Lost Sea is an example of the rich tapestry of tourist attractions in East Tennessee

8/30/2011

The Lost Sea, it seems, has been found by tourists visiting East Tennessee.

The natural attraction in East Tennessee has a history as interesting as it is long, and it fits well with other natural and human-made attractions in the area as well as the entire landscape, which offers remarkable sights for visitors as well as homegrown Tennesseans. The site attracts 170,000 visitors yearly.

Tourism jolts the local and statewide economy with a $13.3 billion impact and accounts for the employment of about 175,000 people, according to the Tennessee Department of Tourist Development. It is big business — and a successful one if our visitors enjoy what they see.

The Lost Sea adds to the rich diversity of attractions in East Tennessee, ranging from the Women's Basketball Hall of Fame in Knoxville and the American Museum of Science and Energy in Oak Ridge. Add the Cherokee National Forest, Cades Cove and the Great Smoky Mountains National Park, and the playground for tourists is almost endless.

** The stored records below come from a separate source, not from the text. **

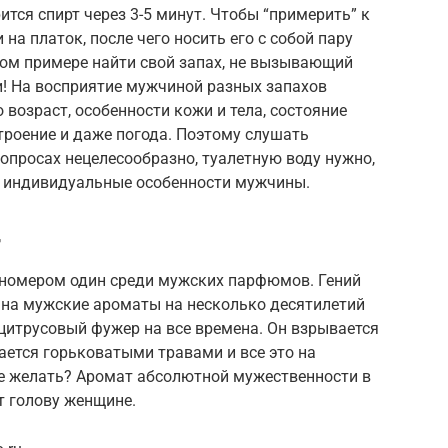
ится спирт через 3-5 минут. Чтобы “примерить” к
на платок, после чего носить его с собой пару
ном примере найти свой запах, не вызывающий
и! На восприятие мужчиной разных запахов
 возраст, особенности кожи и тела, состояние
троение и даже погода. Поэтому слушать
опросах нецелесообразно, туалетную воду нужно,
д индивидуальные особенности мужчины.
r
 номером один среди мужских парфюмов. Гений
на мужские ароматы на несколько десятилетий
 цитрусовый фужер на все времена. Он взрывается
ается горьковатыми травами и все это на
е желать? Аромат абсолютной мужественности в
т голову женщине.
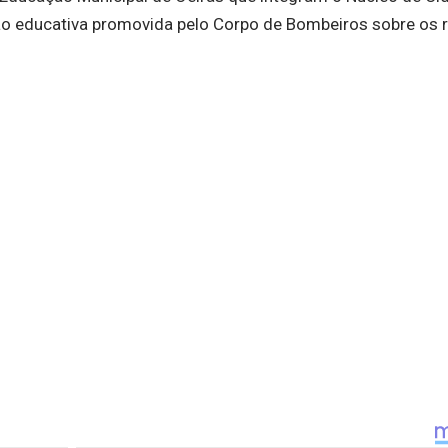
o educativa promovida pelo Corpo de Bombeiros sobre os 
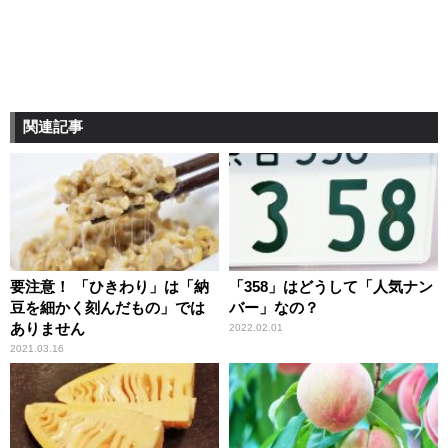
関連記事
要注意！ 「ひきわり」は「納
「358」はどうして「人気ナン
豆を細かく刻んだもの」では
バー」なの？
ありません
2022.02.01
2021.03.16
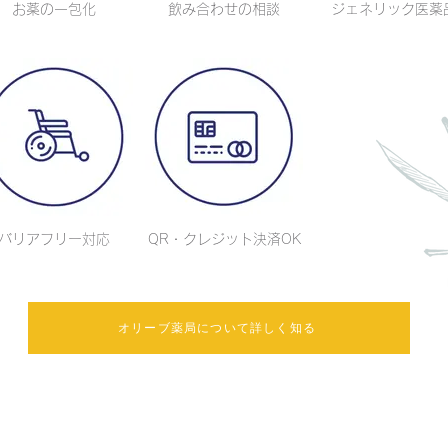
お薬の一包化
飲み合わせの相談
ジェネリック医薬
バリアフリー対応
QR・クレジット決済OK
オリーブ薬局について詳しく知る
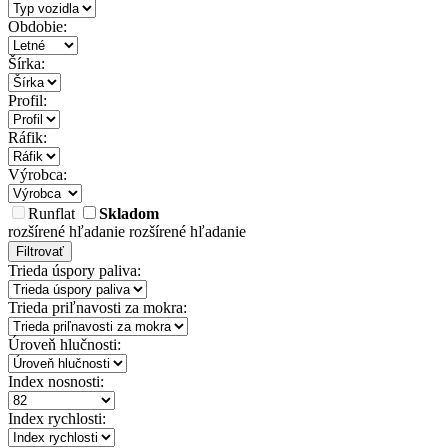
Obdobie:
Šírka:
Profil:
Ráfik:
Výrobca:
Runflat
Skladom
rozšírené hľadanie
rozšírené hľadanie
Filtrovať
Trieda úspory paliva:
Trieda priľnavosti za mokra:
Úroveň hlučnosti:
Index nosnosti:
Index rychlosti:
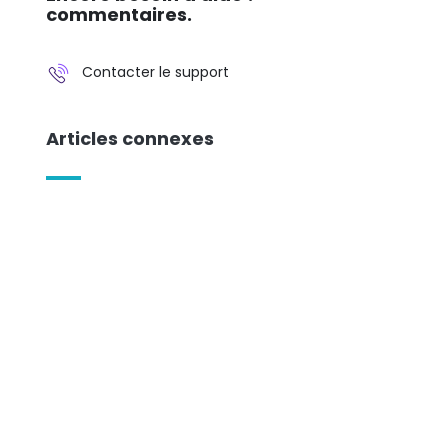
commentaires.
Contacter le support
Articles connexes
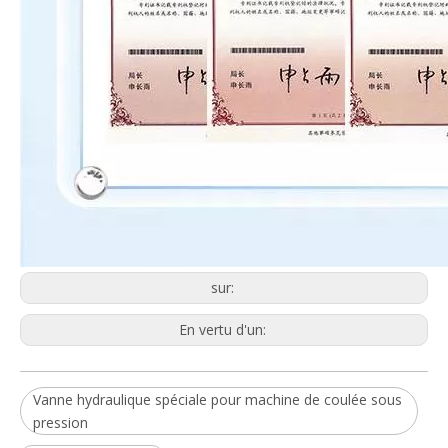
sur:
En vertu d'un:
Vanne hydraulique spéciale pour machine de coulée sous
pression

Of course, it is doubtful that anyone inhabited the Lost Sea's home in Craighead Caverns 20,000 years ago when a Pleistocene jaguar stumbled into the caves and couldn't find its way out. Tracks were discovered deep inside the cave.

Some of the animal's bones, found in 1939, are displayed at the American Museum of Natural History in New York; others are in the attraction's visitor center, according to the Lost Sea website.

The Cherokees were there in the early 19th century. During the Civil War, Confederate troops mined the caverns for saltpeter, which they could use in manufacturing gunpowder.

The caverns are the first natural formations that visitors to the attraction come across. The fact that it takes about 40 minutes before visitors make it to the underground sea is a testament to the importance of the caves and what is in them: a rare crystalline formation, commonly called cave flowers.

These are so abundant that the U.S. Department of Interior designated the Lost Sea as a Registered Natural Landmark. That is an honor the Lost Sea shares with such wonders as Cape Hatteras National Seashore in North Carolina and Yosemite National Park in California.

The underground sea is even more mysterious than the caves because no one knows the full extent of it. What tourists see is an 800-foot-long-by-200-foot-wide portion, and they can travel in glass-bottom boats and view large rainbow trout that inhabit the sea.